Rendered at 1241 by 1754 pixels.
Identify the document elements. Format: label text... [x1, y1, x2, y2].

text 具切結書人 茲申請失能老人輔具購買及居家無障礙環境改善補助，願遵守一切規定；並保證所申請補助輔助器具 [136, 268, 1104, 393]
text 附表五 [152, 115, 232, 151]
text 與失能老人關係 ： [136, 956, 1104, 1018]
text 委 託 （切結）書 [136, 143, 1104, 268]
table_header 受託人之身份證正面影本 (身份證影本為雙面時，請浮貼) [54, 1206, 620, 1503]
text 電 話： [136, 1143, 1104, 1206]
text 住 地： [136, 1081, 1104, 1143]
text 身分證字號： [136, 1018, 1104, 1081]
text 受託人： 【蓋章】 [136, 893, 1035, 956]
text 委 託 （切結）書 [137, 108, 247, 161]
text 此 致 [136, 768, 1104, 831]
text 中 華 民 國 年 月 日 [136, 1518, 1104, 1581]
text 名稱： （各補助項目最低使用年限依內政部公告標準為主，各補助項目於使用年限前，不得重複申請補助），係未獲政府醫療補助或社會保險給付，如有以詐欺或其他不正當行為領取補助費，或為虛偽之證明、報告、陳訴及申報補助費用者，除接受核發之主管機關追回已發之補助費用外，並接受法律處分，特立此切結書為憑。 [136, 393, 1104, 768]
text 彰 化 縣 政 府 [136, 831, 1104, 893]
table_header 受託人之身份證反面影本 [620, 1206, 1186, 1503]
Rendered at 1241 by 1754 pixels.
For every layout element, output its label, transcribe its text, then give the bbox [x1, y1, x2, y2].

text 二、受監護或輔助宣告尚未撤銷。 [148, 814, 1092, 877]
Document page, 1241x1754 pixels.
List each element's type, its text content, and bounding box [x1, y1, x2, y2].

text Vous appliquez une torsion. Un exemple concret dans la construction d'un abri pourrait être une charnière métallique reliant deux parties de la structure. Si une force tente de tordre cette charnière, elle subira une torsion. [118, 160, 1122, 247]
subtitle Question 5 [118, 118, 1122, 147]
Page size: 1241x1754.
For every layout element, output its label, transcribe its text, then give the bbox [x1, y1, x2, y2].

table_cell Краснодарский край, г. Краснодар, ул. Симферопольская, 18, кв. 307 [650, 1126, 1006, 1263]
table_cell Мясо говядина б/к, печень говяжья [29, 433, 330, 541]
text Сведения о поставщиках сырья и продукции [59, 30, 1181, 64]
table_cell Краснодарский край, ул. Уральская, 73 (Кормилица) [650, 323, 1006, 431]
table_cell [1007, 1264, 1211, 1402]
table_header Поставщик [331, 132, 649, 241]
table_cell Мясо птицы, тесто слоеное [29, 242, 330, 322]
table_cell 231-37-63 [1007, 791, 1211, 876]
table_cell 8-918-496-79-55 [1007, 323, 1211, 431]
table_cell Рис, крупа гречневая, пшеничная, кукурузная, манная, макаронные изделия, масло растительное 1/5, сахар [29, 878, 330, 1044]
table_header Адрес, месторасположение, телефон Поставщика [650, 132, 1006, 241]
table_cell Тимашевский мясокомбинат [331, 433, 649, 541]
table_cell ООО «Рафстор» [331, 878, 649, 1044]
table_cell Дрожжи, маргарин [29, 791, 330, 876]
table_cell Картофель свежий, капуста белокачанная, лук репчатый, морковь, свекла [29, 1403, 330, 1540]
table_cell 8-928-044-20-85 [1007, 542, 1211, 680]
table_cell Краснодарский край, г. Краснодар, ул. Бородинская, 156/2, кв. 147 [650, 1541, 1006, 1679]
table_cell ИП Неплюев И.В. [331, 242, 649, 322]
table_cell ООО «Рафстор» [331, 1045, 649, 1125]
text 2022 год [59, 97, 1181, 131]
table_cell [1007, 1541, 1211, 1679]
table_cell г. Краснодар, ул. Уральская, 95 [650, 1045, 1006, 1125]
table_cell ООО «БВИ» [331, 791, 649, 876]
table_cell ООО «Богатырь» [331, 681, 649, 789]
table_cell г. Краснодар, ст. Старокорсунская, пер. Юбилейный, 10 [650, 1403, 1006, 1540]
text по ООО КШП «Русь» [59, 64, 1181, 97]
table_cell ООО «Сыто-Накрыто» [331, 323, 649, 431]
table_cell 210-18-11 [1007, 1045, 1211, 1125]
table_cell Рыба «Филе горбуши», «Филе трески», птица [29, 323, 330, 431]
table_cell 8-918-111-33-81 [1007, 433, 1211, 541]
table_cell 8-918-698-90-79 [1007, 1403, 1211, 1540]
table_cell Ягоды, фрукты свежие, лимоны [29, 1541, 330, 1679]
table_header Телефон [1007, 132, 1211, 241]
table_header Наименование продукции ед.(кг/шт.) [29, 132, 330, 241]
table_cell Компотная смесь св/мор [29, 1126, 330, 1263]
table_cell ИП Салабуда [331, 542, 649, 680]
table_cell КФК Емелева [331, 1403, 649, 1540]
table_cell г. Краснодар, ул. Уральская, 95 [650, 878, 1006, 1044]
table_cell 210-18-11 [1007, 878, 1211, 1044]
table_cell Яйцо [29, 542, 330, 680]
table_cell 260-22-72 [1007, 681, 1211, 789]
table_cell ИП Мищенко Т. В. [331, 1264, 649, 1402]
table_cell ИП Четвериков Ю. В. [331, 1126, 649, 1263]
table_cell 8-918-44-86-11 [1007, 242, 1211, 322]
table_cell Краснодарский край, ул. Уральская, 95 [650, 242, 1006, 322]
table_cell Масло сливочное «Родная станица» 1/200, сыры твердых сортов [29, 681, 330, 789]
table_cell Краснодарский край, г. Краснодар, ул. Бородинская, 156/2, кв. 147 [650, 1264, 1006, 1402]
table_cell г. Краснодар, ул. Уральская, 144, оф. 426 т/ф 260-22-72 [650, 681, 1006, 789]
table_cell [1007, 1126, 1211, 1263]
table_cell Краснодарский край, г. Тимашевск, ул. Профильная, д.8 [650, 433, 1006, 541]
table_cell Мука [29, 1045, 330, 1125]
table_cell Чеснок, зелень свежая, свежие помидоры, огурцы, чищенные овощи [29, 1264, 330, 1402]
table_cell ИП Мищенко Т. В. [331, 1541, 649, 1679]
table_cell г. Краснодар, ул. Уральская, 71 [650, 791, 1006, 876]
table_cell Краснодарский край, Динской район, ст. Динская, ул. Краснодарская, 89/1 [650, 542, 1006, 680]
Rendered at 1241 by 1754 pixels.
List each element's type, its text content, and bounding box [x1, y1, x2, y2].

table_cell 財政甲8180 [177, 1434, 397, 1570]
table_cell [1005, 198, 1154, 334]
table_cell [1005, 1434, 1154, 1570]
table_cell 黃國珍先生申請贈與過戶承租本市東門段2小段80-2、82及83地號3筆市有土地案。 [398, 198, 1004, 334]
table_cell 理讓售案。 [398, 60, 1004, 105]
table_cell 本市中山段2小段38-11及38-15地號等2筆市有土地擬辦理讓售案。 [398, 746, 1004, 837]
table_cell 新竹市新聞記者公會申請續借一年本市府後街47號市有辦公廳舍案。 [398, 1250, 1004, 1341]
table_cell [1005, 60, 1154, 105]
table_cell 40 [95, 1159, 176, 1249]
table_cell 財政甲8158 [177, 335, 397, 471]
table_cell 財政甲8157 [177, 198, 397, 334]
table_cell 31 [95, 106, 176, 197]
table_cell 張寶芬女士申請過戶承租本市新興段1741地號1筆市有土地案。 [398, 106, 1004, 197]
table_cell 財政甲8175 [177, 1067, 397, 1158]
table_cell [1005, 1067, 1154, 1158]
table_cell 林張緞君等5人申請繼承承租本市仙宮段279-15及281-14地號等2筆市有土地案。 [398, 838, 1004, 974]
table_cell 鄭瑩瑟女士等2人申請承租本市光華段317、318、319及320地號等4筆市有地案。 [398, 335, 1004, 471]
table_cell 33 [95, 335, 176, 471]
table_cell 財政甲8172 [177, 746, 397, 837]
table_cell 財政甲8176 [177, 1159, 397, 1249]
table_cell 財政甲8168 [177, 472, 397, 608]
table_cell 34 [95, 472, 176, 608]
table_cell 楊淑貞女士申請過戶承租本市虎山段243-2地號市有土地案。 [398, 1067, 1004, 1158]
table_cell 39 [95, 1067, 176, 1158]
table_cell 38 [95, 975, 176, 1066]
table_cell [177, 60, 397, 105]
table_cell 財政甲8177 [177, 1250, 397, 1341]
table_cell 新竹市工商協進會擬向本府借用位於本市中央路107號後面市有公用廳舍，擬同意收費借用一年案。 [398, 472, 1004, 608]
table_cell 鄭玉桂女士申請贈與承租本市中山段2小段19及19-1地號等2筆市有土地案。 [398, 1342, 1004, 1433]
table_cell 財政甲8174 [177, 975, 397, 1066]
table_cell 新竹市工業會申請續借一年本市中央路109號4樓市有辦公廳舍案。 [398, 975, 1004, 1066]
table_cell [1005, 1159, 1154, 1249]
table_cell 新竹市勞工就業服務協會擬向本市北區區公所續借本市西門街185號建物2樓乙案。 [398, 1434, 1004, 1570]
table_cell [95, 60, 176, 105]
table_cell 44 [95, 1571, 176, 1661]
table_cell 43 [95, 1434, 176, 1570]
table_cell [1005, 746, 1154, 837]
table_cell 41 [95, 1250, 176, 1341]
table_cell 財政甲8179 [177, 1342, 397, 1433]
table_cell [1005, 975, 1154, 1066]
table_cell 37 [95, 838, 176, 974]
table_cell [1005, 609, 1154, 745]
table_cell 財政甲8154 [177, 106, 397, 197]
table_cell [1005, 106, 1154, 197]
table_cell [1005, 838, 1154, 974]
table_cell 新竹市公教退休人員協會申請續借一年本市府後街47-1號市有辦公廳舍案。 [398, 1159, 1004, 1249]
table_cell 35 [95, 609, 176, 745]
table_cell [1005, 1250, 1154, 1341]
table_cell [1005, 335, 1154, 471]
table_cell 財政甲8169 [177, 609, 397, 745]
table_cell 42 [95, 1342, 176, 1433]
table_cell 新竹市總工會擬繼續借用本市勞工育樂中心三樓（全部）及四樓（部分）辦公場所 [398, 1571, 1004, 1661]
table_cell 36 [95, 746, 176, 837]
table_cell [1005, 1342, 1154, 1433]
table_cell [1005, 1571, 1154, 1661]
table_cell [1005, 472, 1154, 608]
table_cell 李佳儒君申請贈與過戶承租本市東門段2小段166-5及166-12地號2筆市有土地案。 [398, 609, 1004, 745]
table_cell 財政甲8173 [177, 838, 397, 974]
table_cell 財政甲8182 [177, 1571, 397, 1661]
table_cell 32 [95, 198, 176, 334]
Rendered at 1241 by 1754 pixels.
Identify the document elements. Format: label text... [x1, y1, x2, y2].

§ SET EXERCISE: How many lines of the records contain the string "свежие"? Matches are case-sensitive, and your reply should be only the number.

§ CORRECT RESPONSE: 2